Embracing the chaos of creativity
In which I expose the inner workings of my organisational obsessions
For the last five years, I’ve been trying to streamline my writing process. It started with a Trello board to keep track of my assignments. I don’t like to admit that the kind of journalism I do is paint-by-numbers, but there’s definitely a formula you follow when writing a 1,200-word magazine feature. So I thought it would be efficient to break that process down and create a checklist to help me keep on top of my work. I made a tickbox for every step, from scheduling interviews and drafting an outline, to filing the copy and adding the published story to my archive.
My checklist “worked” insofar as I got my stories done by the deadline and then bothered to archive them once they were published. But I also spent an inordinate amount of time ticking boxes and formatting Trello cards rather than actually getting on with the assignment. Soon, the checklist became yet another stick with which to beat myself. And I was left with this lingering feeling that I can only describe as when you get in trouble at school for colouring outside of the lines.

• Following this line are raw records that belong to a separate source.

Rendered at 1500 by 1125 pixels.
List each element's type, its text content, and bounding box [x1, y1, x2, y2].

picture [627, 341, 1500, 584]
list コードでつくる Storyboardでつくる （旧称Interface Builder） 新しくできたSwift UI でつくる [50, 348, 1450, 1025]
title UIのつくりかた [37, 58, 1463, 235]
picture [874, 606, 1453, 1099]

I’ll be honest, my primary motive for this organisation project was to get those stories written faster. I’m a freelancer; the quicker I can turn around copy, the more copy I can file. There are two main skills I need to be good at this job: writing and organisation. But as my misguided organisational obsessions show, sometimes these traits are at odds with each other. Trying to write faster was a fool’s errand: the goal should have been to write better. Or as the author Melissa Febos put it, do you want to be known for your writing, or for your swift email responses?

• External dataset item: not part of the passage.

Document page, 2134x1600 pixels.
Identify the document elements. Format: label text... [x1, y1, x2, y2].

Wholeheartedly embracing the chaos of creativity has been transformative for my writing. As I type that, I’m embarrassed about how obvious it sounds. Creating stuff is messy – duh!! There are enough pop-culture depictions of the chaotic artist to realise that. I’ve even written an essay about how I don’t believe creativity can be hacked. And yet intellectually grasping a concept and it seeping into your consciousness are two very different things.

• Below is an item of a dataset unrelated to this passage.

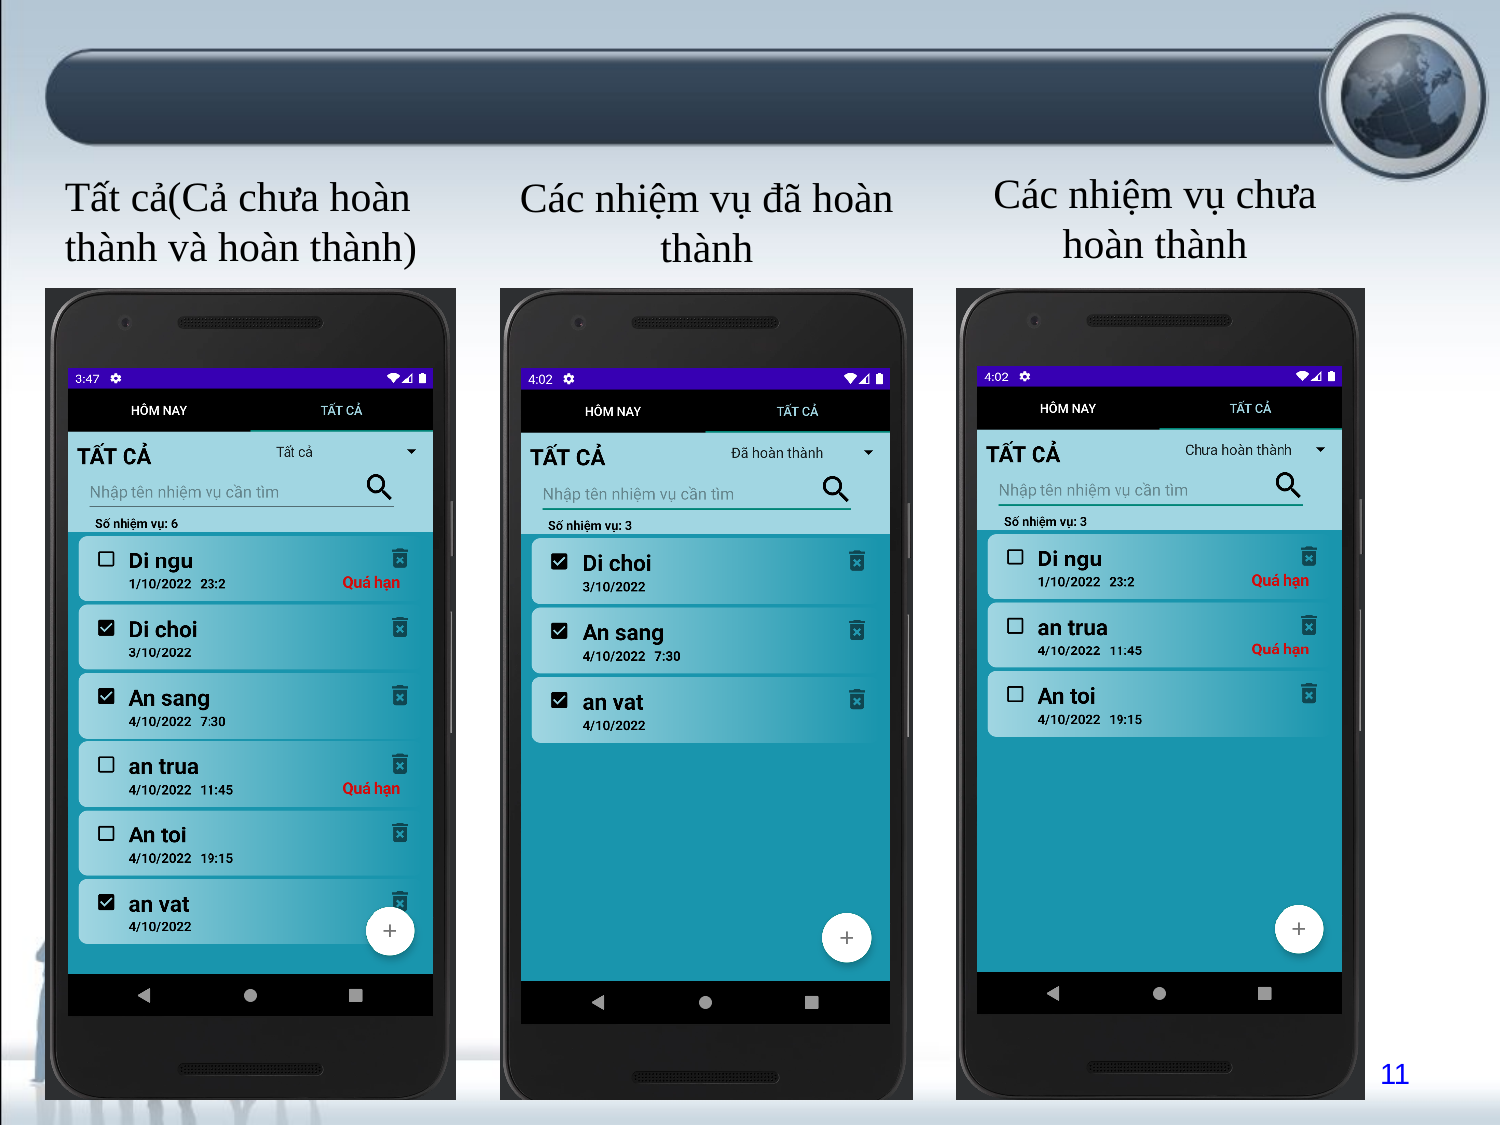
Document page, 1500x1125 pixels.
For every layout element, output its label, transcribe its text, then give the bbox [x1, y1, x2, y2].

Chaos looks different to different creatives. It’s the countless drafts labelled with very similar file names; the empty mugs scattered across the writer’s desk; the 11 PM burst of energy; the illegible scribbles in the margins; the half-full notebooks you cart between house moves; the inability to focus on the task at hand for all the ideas of new projects flooding in; it’s the pull of your attention down a YouTube rabbit hole or towards the folding of laundry, where the answer comes to you out of nowhere.
My chaos is writing half of this newsletter by hand, in pencil, on the back of scraps of paper I found at the bottom of my desk drawer. Then typing up the notes in one word-processing programme, only to get stuck halfway through and then paste the in-complete draft directly into the newsletter’s text editor, leaving a trail of opened tabs in my wake. Is that a “process”? I went from A to B and have something to show for it, so yes. But it’s not something I want to make a blueprint out of it. It’s just a chaotic mess that happens to work.
When it comes to creativity, colouring outside of the lines is kind of the whole point. There wasn’t actually an issue with my haphazard approach to my assignments – whatever I was doing before was working for me. It was only when I tried to impose a rigid structure that I created a problem. I’d failed to see the invisible order already making the process work as if by magic – if I’d just put my faith in believing that it was there all along.